[Records for processing]
※
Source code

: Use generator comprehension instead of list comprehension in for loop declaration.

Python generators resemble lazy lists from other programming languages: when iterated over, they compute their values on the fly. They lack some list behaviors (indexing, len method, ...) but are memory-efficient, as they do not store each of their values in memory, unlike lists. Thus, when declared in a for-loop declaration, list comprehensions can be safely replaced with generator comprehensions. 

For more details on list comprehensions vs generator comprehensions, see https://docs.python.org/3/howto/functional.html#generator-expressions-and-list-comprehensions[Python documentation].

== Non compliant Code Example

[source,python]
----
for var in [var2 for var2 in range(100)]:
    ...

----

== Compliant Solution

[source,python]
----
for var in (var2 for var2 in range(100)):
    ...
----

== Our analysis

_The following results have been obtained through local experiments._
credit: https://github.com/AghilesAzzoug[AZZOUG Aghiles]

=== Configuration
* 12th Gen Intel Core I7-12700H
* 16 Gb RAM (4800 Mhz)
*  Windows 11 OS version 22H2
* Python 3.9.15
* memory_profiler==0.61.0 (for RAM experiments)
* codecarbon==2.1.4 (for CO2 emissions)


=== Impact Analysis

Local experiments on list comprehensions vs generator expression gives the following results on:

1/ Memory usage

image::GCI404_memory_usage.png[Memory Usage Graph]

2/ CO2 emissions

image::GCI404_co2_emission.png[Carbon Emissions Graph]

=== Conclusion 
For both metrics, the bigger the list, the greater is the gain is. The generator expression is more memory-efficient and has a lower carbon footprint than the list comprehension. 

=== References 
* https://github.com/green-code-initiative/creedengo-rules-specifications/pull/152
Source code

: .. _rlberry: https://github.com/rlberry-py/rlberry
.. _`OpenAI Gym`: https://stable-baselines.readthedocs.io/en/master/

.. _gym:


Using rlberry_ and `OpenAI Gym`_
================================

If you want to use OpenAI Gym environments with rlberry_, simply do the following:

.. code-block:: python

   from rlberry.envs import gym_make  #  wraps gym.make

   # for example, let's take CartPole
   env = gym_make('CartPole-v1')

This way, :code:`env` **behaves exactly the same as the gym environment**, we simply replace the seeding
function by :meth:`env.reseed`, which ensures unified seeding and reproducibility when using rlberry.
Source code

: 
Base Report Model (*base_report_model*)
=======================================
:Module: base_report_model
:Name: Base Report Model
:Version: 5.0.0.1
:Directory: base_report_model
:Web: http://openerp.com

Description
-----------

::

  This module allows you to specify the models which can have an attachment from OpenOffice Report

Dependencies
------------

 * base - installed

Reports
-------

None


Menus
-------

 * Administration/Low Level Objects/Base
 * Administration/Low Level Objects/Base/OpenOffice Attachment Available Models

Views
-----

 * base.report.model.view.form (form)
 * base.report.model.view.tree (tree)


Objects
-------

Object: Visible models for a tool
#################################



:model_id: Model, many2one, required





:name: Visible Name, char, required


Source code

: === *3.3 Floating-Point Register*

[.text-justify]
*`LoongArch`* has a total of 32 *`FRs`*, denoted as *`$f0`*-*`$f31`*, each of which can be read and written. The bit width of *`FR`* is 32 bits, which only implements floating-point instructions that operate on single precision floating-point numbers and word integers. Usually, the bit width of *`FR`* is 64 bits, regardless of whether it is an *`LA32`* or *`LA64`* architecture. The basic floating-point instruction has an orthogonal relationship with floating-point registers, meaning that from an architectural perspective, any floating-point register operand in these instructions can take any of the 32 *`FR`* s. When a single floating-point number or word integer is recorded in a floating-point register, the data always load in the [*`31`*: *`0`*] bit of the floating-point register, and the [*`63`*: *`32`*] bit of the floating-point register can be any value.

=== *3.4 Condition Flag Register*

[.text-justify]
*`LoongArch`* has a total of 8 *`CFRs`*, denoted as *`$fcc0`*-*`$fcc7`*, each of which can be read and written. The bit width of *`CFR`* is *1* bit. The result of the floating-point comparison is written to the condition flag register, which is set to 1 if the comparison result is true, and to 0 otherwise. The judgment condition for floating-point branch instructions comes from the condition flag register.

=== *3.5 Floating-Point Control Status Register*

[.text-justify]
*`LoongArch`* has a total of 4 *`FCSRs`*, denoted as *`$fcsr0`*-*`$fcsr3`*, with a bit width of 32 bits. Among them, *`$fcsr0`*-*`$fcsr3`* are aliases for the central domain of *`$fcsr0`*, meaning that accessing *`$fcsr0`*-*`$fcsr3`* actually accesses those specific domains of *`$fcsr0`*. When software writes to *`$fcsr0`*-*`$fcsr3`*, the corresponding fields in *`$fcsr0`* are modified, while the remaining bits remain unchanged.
※
Every record above needs to be repeated word for word.

Source code

: Use generator comprehension instead of list comprehension in for loop declaration.

Python generators resemble lazy lists from other programming languages: when iterated over, they compute their values on the fly. They lack some list behaviors (indexing, len method, ...) but are memory-efficient, as they do not store each of their values in memory, unlike lists. Thus, when declared in a for-loop declaration, list comprehensions can be safely replaced with generator comprehensions. 

For more details on list comprehensions vs generator comprehensions, see https://docs.python.org/3/howto/functional.html#generator-expressions-and-list-comprehensions[Python documentation].

== Non compliant Code Example

[source,python]
----
for var in [var2 for var2 in range(100)]:
    ...

----

== Compliant Solution

[source,python]
----
for var in (var2 for var2 in range(100)):
    ...
----

== Our analysis

_The following results have been obtained through local experiments._
credit: https://github.com/AghilesAzzoug[AZZOUG Aghiles]

=== Configuration
* 12th Gen Intel Core I7-12700H
* 16 Gb RAM (4800 Mhz)
*  Windows 11 OS version 22H2
* Python 3.9.15
* memory_profiler==0.61.0 (for RAM experiments)
* codecarbon==2.1.4 (for CO2 emissions)


=== Impact Analysis

Local experiments on list comprehensions vs generator expression gives the following results on:

1/ Memory usage

image::GCI404_memory_usage.png[Memory Usage Graph]

2/ CO2 emissions

image::GCI404_co2_emission.png[Carbon Emissions Graph]

=== Conclusion 
For both metrics, the bigger the list, the greater is the gain is. The generator expression is more memory-efficient and has a lower carbon footprint than the list comprehension. 

=== References 
* https://github.com/green-code-initiative/creedengo-rules-specifications/pull/152
Source code

: .. _rlberry: https://github.com/rlberry-py/rlberry
.. _`OpenAI Gym`: https://stable-baselines.readthedocs.io/en/master/

.. _gym:


Using rlberry_ and `OpenAI Gym`_
================================

If you want to use OpenAI Gym environments with rlberry_, simply do the following:

.. code-block:: python

   from rlberry.envs import gym_make  #  wraps gym.make

   # for example, let's take CartPole
   env = gym_make('CartPole-v1')

This way, :code:`env` **behaves exactly the same as the gym environment**, we simply replace the seeding
function by :meth:`env.reseed`, which ensures unified seeding and reproducibility when using rlberry.
Source code

: 
Base Report Model (*base_report_model*)
=======================================
:Module: base_report_model
:Name: Base Report Model
:Version: 5.0.0.1
:Directory: base_report_model
:Web: http://openerp.com

Description
-----------

::

  This module allows you to specify the models which can have an attachment from OpenOffice Report

Dependencies
------------

 * base - installed

Reports
-------

None


Menus
-------

 * Administration/Low Level Objects/Base
 * Administration/Low Level Objects/Base/OpenOffice Attachment Available Models

Views
-----

 * base.report.model.view.form (form)
 * base.report.model.view.tree (tree)


Objects
-------

Object: Visible models for a tool
#################################



:model_id: Model, many2one, required





:name: Visible Name, char, required


Source code

: === *3.3 Floating-Point Register*

[.text-justify]
*`LoongArch`* has a total of 32 *`FRs`*, denoted as *`$f0`*-*`$f31`*, each of which can be read and written. The bit width of *`FR`* is 32 bits, which only implements floating-point instructions that operate on single precision floating-point numbers and word integers. Usually, the bit width of *`FR`* is 64 bits, regardless of whether it is an *`LA32`* or *`LA64`* architecture. The basic floating-point instruction has an orthogonal relationship with floating-point registers, meaning that from an architectural perspective, any floating-point register operand in these instructions can take any of the 32 *`FR`* s. When a single floating-point number or word integer is recorded in a floating-point register, the data always load in the [*`31`*: *`0`*] bit of the floating-point register, and the [*`63`*: *`32`*] bit of the floating-point register can be any value.

=== *3.4 Condition Flag Register*

[.text-justify]
*`LoongArch`* has a total of 8 *`CFRs`*, denoted as *`$fcc0`*-*`$fcc7`*, each of which can be read and written. The bit width of *`CFR`* is *1* bit. The result of the floating-point comparison is written to the condition flag register, which is set to 1 if the comparison result is true, and to 0 otherwise. The judgment condition for floating-point branch instructions comes from the condition flag register.

=== *3.5 Floating-Point Control Status Register*

[.text-justify]
*`LoongArch`* has a total of 4 *`FCSRs`*, denoted as *`$fcsr0`*-*`$fcsr3`*, with a bit width of 32 bits. Among them, *`$fcsr0`*-*`$fcsr3`* are aliases for the central domain of *`$fcsr0`*, meaning that accessing *`$fcsr0`*-*`$fcsr3`* actually accesses those specific domains of *`$fcsr0`*. When software writes to *`$fcsr0`*-*`$fcsr3`*, the corresponding fields in *`$fcsr0`* are modified, while the remaining bits remain unchanged.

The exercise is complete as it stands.